In an action to recover damages for legal malpractice, the *592defendants appeal from an order of the Supreme Court, Westchester County (Jamieson, J.), entered September 29, 2005, which denied their motion for summary judgment dismissing the complaint.
Ordered that the order is affirmed, with costs.
The defendants represented the plaintiffs decedent, Melanie Kossifos, in an action to recover damages for personal injuries she sustained when a Liberty Lines bus ran over her leg. The defendants never filed a notice of claim with the County of Westchester, nor moved for permission to file a late notice of claim. After the action was dismissed for failure to comply with this condition precedent (see Kossifos v Liberty Lines Tr., 277 AD2d 205 [2000]), the plaintiff commenced this action to recover damages for legal malpractice against the defendants.
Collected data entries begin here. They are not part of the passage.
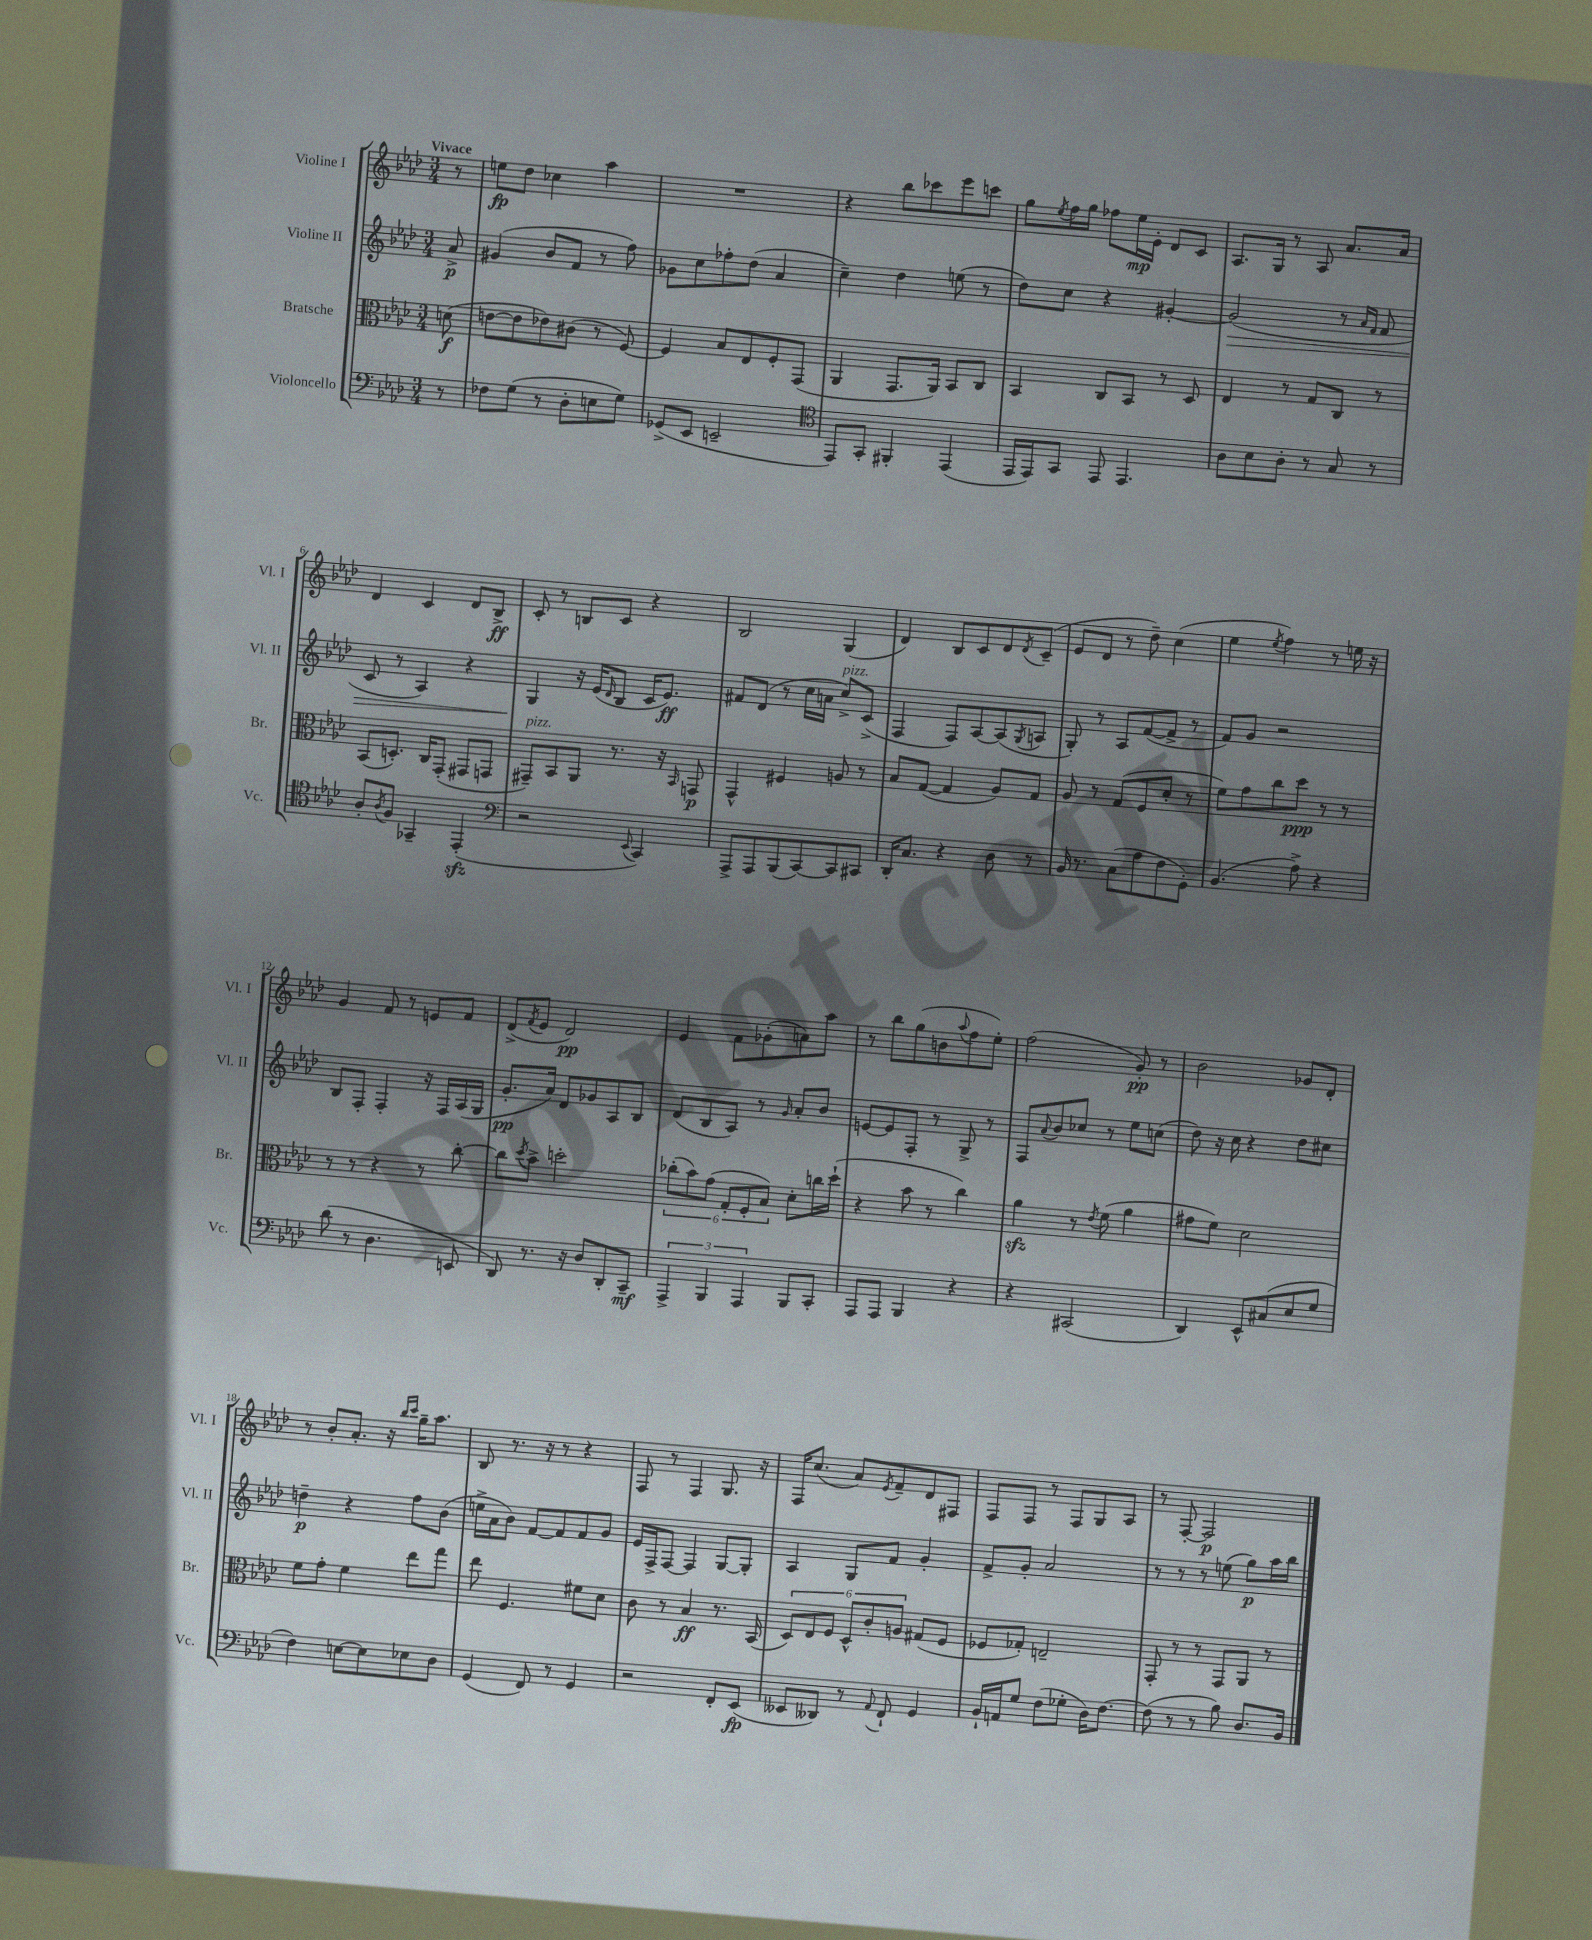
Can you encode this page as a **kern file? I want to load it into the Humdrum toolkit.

**kern	**kern	**kern	**kern
*staff4	*staff3	*staff2	*staff1
*clefF4	*clefC3	*clefG2	*clefG2
*k[b-e-a-d-]	*k[b-e-a-d-]	*k[b-e-a-d-]	*k[b-e-a-d-]
*M3/4	*M3/4	*M3/4	*M3/4
8r	(8d	8a-^	8r
=	=	=	=
8F-	[8e	(4g#	8ee
(8G	8e]	.	8dd-
8r	8e-)	8b-	4cc-
8D-'	(8c#	8f	.
8E	8r	8r	4aa-
8G)	[8F)	8ff)	.
=	=	=	=
(8GG-^	4F]	8g-	2.r
8EE-	.	8cc	.
2EE~	8B-	8ff-'	.
.	8E-	(8dd-	.
.	8F'	4a-	.
.	(8GG	.	.
=	=	=	=
*clefC4	*	*	*
8EE-)	4AA-	4cc~)	4r
8GG'	.	.	.
4FF#'	8.GG	4dd-	8bb-
.	.	.	8ccc-
.	16AA-)	.	.
(4EE-	8BB-	(8ee	8eee-
.	8C	8r	8ccc
=	=	=	=
16EE-	4BB-	8dd-)	8gg
16EE-)	.	.	.
.	.	.	8qee-
8GG	.	8cc	16ff
.	.	.	16gg
8EE-	8C	4r	8ff-
4.EE-	8BB-	.	16ee-
.	.	.	16e-'
.	8r	[4g#'	8d-
.	8D-	.	8c
=	=	=	=
8A-	4E-	(2g#]	8.A-
8B-	.	.	.
.	.	.	16G
8A-'	8r	.	8r
8r	8G	.	8A-
8G	8C	8r	8.a-
.	.	16qqa-	.
.	.	16qqf	.
8r	8r	8f	.
.	.	.	16a-
=	=	=	=
8A-'	(8BB-	8c	4d-
8qA-	.	.	.
8F	8.D')	8r	.
4GG-~	.	4A-)	4c
.	16C	.	.
.	(8GG'	.	.
(4EE-'	8GG#	4r	8d-
.	8GG	.	8B-^
=	=	=	=
*clefF4	*	*	*
2r	8GG#~)	4G	8c'
.	8BB-	.	8r
.	8AA-	16r	8B
.	.	(16e-	.
.	.	16qqd-	.
.	8.r	8B-	8c
8qqEE-	.	.	.
4CC)	.	16c	4r
.	16r	8.e-)	.
.	16qqBB-	.	.
.	8GG	.	.
=	=	=	=
8AAA-^	4GG^^	8f#	2B-
8AAA-	.	(8d-	.
(8BBB-	4F#	8r	.
[8CC)	.	16cc	.
.	.	16a	.
8CC]	8A	8cc^)	(4G
8CC#	8r	(8c^	.
=	=	=	=
16DD-'	8B-	4F	4d-)
8.C	.	.	.
.	([8G	.	.
4r	4G]	8F)	8B-
.	.	[8A-	8c
8D-	8A-)	(8A-]	8d-
.	.	8qG	8qd-
8r	8G	8A	(8c~
=	=	=	=
16BB-	8A-	8G')	8e-
8.r	.	.	.
.	8r	8r	8d-
(8C	(8G	8A-	8r
8A-	8F	([8f	8dd-~)
8F	8d-'	8f^]	(4cc
8GG')	8r	8r	.
=	=	=	=
(4.BB-	8f)	8f)	4ee-
.	8g	8g	.
.	.	.	8qee-
.	8cc	2r	4ff)
8A-^)	8dd-	.	.
4r	8r	.	8r
.	8r	.	16ee
.	.	.	16r
=	=	=	=
(8d-	8r	8B-	4g
8r	8r	8F'	.
4.D-	4r	4F'	8f
.	.	.	8r
.	8r	16r	8e
.	.	16F	.
8EE	[8cc'	(16A-	8f
.	.	16G	.
=	=	=	=
8DD-)	8cc]	8.g'	(8d-^
.	8qdd-	.	8qf
8.r	8b-^	.	8e-
.	.	16a-)	.
.	2dd'	8d-	2d-)
16r	.	.	.
8D-	.	8g-	.
8DD-'	.	8A-	.
8CC~	.	8B-	.
=	=	=	=
6AAA-^	(12cc-'	(8d-	4e-
.	12b-)	.	.
.	.	8B-	.
6BBB-	(12g	.	.
.	12G'	8A-)	8f
6AAA-	12F'	.	.
.	.	8r	(8g-'
.	12B-)	.	.
.	.	16qqg	.
8BBB-	8d-'	8a-'	8a)
8CC'	16cc	8b-	8aa-
.	(16dd-`	.	.
=	=	=	=
8AAA-	4r	[8e	8r
8AAA-	.	8e]	8bb-
4BBB-	8b-	8F'	(8gg
.	8r	8r	8b
.	.	.	8qqaa-
4r	4cc)	8G^	8ff
.	.	8r	8ee-')
=	=	=	=
4r	4a-	8F	(2ff
.	.	8qqa-	.
.	.	8b-	.
(2CC#	8r	8cc-	.
.	8qe-	.	.
.	(8f	8r	.
.	4a-	8ee-	8g')
.	.	(8cc	8r
=	=	=	=
4DD-)	8g#	8dd-)	2b-
.	8f)	16r	.
.	.	16cc	.
8EE-^^	2d-	4r	.
(8C#	.	.	.
8E-	.	8dd-	8g-
8G	.	8cc#	8d-'
=	=	=	=
4F)	8f	4dd~	8r
.	8g'	.	8b-'
[8E	4f	4r	8.a-'
8E]	.	.	.
.	.	.	16r
.	.	.	16qqbb-
.	.	.	16qqccc
8E-	8ee-	8ff	16gg~
.	.	.	8.aa-
8D-	8gg	(8b-	.
=	=	=	=
(4GG	8ee-	16ee^	8B-
.	.	16a-	.
.	4.F	8b-)	8.r
8FF)	.	[8f	.
.	.	.	16r
8r	.	8f]	8r
4GG	8f#	8f	4r
.	8d-	8g	.
=	=	=	=
2r	8c	16e-	8F
.	.	16F^	.
.	8r	[8F	8r
.	4B-	4F]	4F
8FF'	8.r	[8G	8.G
(8EE-	.	8G']	.
.	(16BB-	.	16r
=	=	=	=
8EE--	12D-)	4A-	16F
.	.	.	(8.cc
.	12E-	.	.
8DD--)	.	.	.
.	12F	.	.
8r	12D-^^	8G	8a-)
.	12c'	.	.
8qqAA-	.	.	8qe-
8FF`	.	8f	8f~
.	12A	.	.
4GG	(8G#	4g'	8d-
.	8F	.	8F#
=	=	=	=
16BB-`	8F-	8f^	8F
16AA	.	.	.
8G	8G-')	8g'	8F
(8F	2E~	2a-	8r
8G-'	.	.	8F
16D-)	.	.	8G
[8.F	.	.	.
.	.	.	8A-
=	=	=	=
(8F]	8GG'	8r	8r
8r	8r	8r	[8F'
8r	8r	8r	2F]
8B-)	8GG	(8ee	.
8.D-	8AA-	8gg)	.
.	8r	16aa-	.
16BB-	.	16bb-	.
==	==	==	==
*-	*-	*-	*-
The Supreme Court denied the defendants’ motion for summary judgment dismissing the complaint, finding that there were issues of fact as to whether the defendants were negligent, and as to whether the bus driver was negligent in the underlying action.
In order to prevail on a claim to recover damages for legal malpractice, a plaintiff must show (1) that the attorney failed to exercise that degree of care, skill, and diligence commonly possessed by a member of the legal community, (2) that the attorney’s negligence was a proximate cause of the loss -sustained, (3) that the plaintiff incurred damages as a direct result of the attorney’s actions, and (4) that the plaintiff would have been successful if the attorney had exercised due care (see Turner v Robins, 267 AD2d 376 [1999]; McCoy v Tepper, 261 AD2d 592 [1999]; Iannarone v Gramer, 256 AD2d 443 [1998]). At the time that the defendants undertook to represent the plaintiff’s decedent in the personal injury action, the law was well settled that, with respect to accidents arising out of the circumstances of this case, the timely filing of a notice of claim with the County of Westchester was a condition precedent to any litigation (see Coleman v Westchester St. Transp. Co., 57 NY2d 734 [1982]; Singer v Liberty Lines, 183 AD2d 820 [1992]; McSpedon v Liberty Lines, 109 AD2d 731 [1985]; James v Liberty Lines, 97 AD2d 749 [1983]). Moreover, triable issues of fact exist as to whether the bus driver failed to see what, with the proper use of his senses, he should have seen (see Gonzalez v County of Suffolk, 277 AD2d 350 [2000]; see also Sappleton v Metropolitan Suburban Bus Auth., 140 AD2d 684 [1988]; Pedersen v Balzan, 117 AD2d 933 [1986]; McAlister v Schwartz, 105 AD2d 731 [1984]).
Accordingly, the Supreme Court properly denied the defen*593dants’ motion for summary judgment dismissing the complaint. Schmidt, J.E, Santucci, Skelos and Covello, JJ., concur.